Answer: The ratio is approximately 1.67.

Step-by-step solution

Write down the conservation of angular momentum

The conservation of angular momentum states that the initial angular momentum (\(L_i\)) is equal to the final angular momentum (\(L_f\)). So, we have \(L_i = L_f\).

Express the angular momentum at perihelion and aphelion

Since the mass of Pluto (\(m\)) remains constant, the angular momentum at perihelion (\(L_p\)) can be expressed as \(L_p = m \cdot v_p \cdot r_p\), where \(v_p\) is the orbital speed at perihelion and \(r_p\) is the distance at perihelion. Similarly, the angular momentum at aphelion (\(L_a\)) can be expressed as \(L_a = m \cdot v_a \cdot r_a\), where \(v_a\) is the orbital speed at aphelion and \(r_a\) is the distance at aphelion.
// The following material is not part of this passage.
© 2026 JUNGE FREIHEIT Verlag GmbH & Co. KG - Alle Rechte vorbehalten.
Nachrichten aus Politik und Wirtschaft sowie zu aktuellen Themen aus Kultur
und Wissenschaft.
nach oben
Set up the equation for the conservation of angular momentum

According to the conservation of angular momentum, \(L_p = L_a\). So we have \(m \cdot v_p \cdot r_p = m \cdot v_a \cdot r_a\). Since the mass of Pluto (\(m\)) remains constant, we can simplify this equation to \(v_p \cdot r_p = v_a \cdot r_a\).

Solve for the ratio of orbital speeds

We want to find the ratio \(\frac{v_p}{v_a}\). Divide both sides of the equation obtained in step 3 by \(v_a \cdot r_p\): \( \frac{v_p \cdot r_p}{v_a \cdot r_p} = \frac{v_a \cdot r_a}{v_a \cdot r_p}\) Now, simplify the equation to get: \(\frac{v_p}{v_a} = \frac{r_a}{r_p}\).

Substitute the given distances and find the ratio

Now that we have the equation for the ratio of orbital speeds, we can substitute the distances given in the problem. We have \(r_p = 4410 \cdot 10^{6} \mathrm{ ~km}\) and \(r_a = 7360 \cdot 10^{6} \mathrm{ ~km}\). Plug in these values into the equation: \(\frac{v_p}{v_a} = \frac{7360 \cdot 10^{6}}{4410 \cdot 10^{6}}\). Now, simplify the equation to get the ratio: \(\frac{v_p}{v_a} = \frac{7360}{4410} \approx 1.67\) So the ratio of Pluto's orbital speed at perihelion to aphelion is approximately 1.67.